News Wrap: Hurricane Harvey caused potentially dangerous chemical spill, says EPA


JUDY WOODRUFF: And now, in the day's other news: The U.S. Environmental Protection Agency warned that Hurricane Harvey caused a potentially dangerous chemical spill from a Houston area Superfund site. The EPA says that it detected extremely high levels of dioxins in the San Jacinto River after a protective cap was damaged at the site. Dioxins are linked to cancer and birth defects, and can be spread in contaminated mud.

A 12th person has died after being taken from a sweltering nursing home in South Florida in the wake of Hurricane Irma. It happened on September 13, when nearly 150 patients were wheeled out of the facility in Hollywood Hills. The building's air conditioning had lost power. A criminal investigation into the deaths is continuing.

New tragedy for Rohingya Muslims fleeing Myanmar. U.N. officials report that more than 60 of them apparently drowned last night, when their boat capsized off Bangladesh. They were trying to join more than a half-a-million others who have already made the perilous journey.

Today, as relatives buried the drowning victims at a refugee camp, a U.N. spokesman said the story they told is astonishing.

JOEL MILLMAN, International Organization for Migration: The boat left Myanmar and had been at sea for two days. Survivors described being at sea all night, having no food, and that the captain of the vessel, who was a Bangladeshi national, as we understand it, was trying to evade checkpoints or sea patrols.

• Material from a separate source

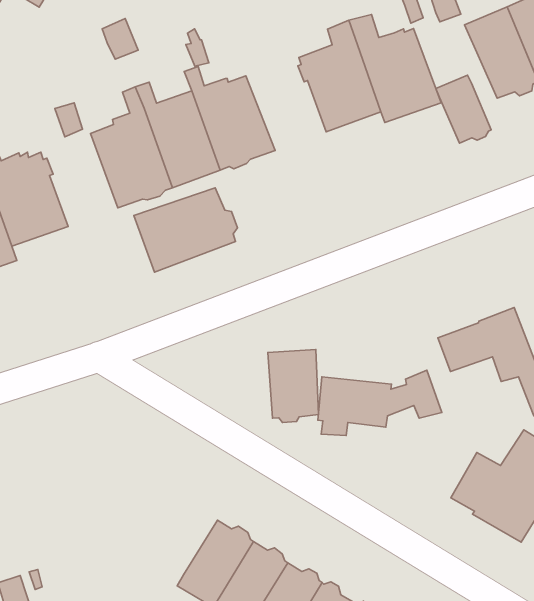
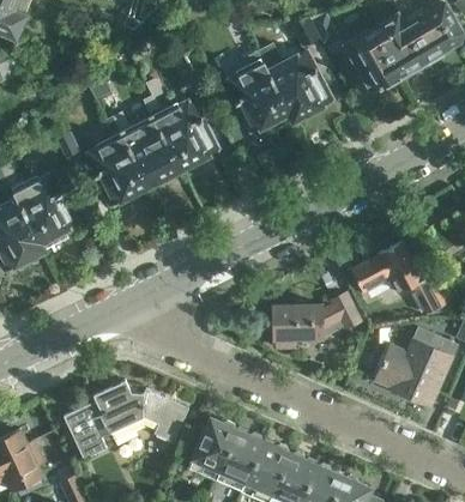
building: [436,75,491,143] -> none
building: [134,188,237,272] -> none
building: [268,350,318,422] -> none
building: none -> [64,380,189,459]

JUDY WOODRUFF: The Rohingya are escaping a military crackdown in mostly Buddhist Myanmar.

Russia's state-funded broadcaster R.T. insisted today that it bought advertisements on Twitter last year simply to promote itself, not to meddle in the U.S. election. The editor in chief of R.T. said — quote — "It didn't occur to us that, in a developed democracy, regular media advertising could turn out to be a suspicious and harmful activity."

Twitter says R.T. spent $274,000 on ads for U.S. markets in 2016.

In Spain, the region of Catalonia is vowing to go ahead with Sunday's independence referendum, despite the central government's vow to prevent it. Thousands held a closing rally today in the Catalan capital of Barcelona, and farmers rolled through the streets on tractors in support of independence. Spanish national police have been ordered to seize ballots and keep polling stations closed.

Back in this country, the Air Force Academy is now investigating racist slurs found at the academy's prep school. The slurs appeared Tuesday on message boards outside the dorm rooms of five black students. Now the academy superintendent, Lieutenant General Jay Silveria, is laying down the law.

He called together all 4,000 cadets and the 240 prep school students yesterday, and he warned them in no uncertain terms.

LT. GEN. JAY SILVERIA, Superintendent, U.S. Air Force Academy: If you're outraged by these words, then you're in the right place. If you can't treat someone with dignity and respect, then you need to get out.

If you can't treat someone from another gender, whether that's a man or a woman, with dignity and respect, then you need to get out. If you demean someone in any way, then you need to get out.

And if you can't treat someone from another race or a different color skin with dignity and respect, then you need to get out.

JUDY WOODRUFF: In 2015, about 29 percent of the Air Force Academy cadets were racial minorities.

The U.S. will admit a maximum of 45,000 refugees in the coming fiscal year. The Trump White House confirmed the number this evening. That is the smallest cap on the number of refugees since 1980.

And on Wall Street today, the Dow Jones industrial average gained nearly 24 points, to close at 22405. The Nasdaq rose 42, and the S&P 500 added nine, both of those markets closing at all-time highs.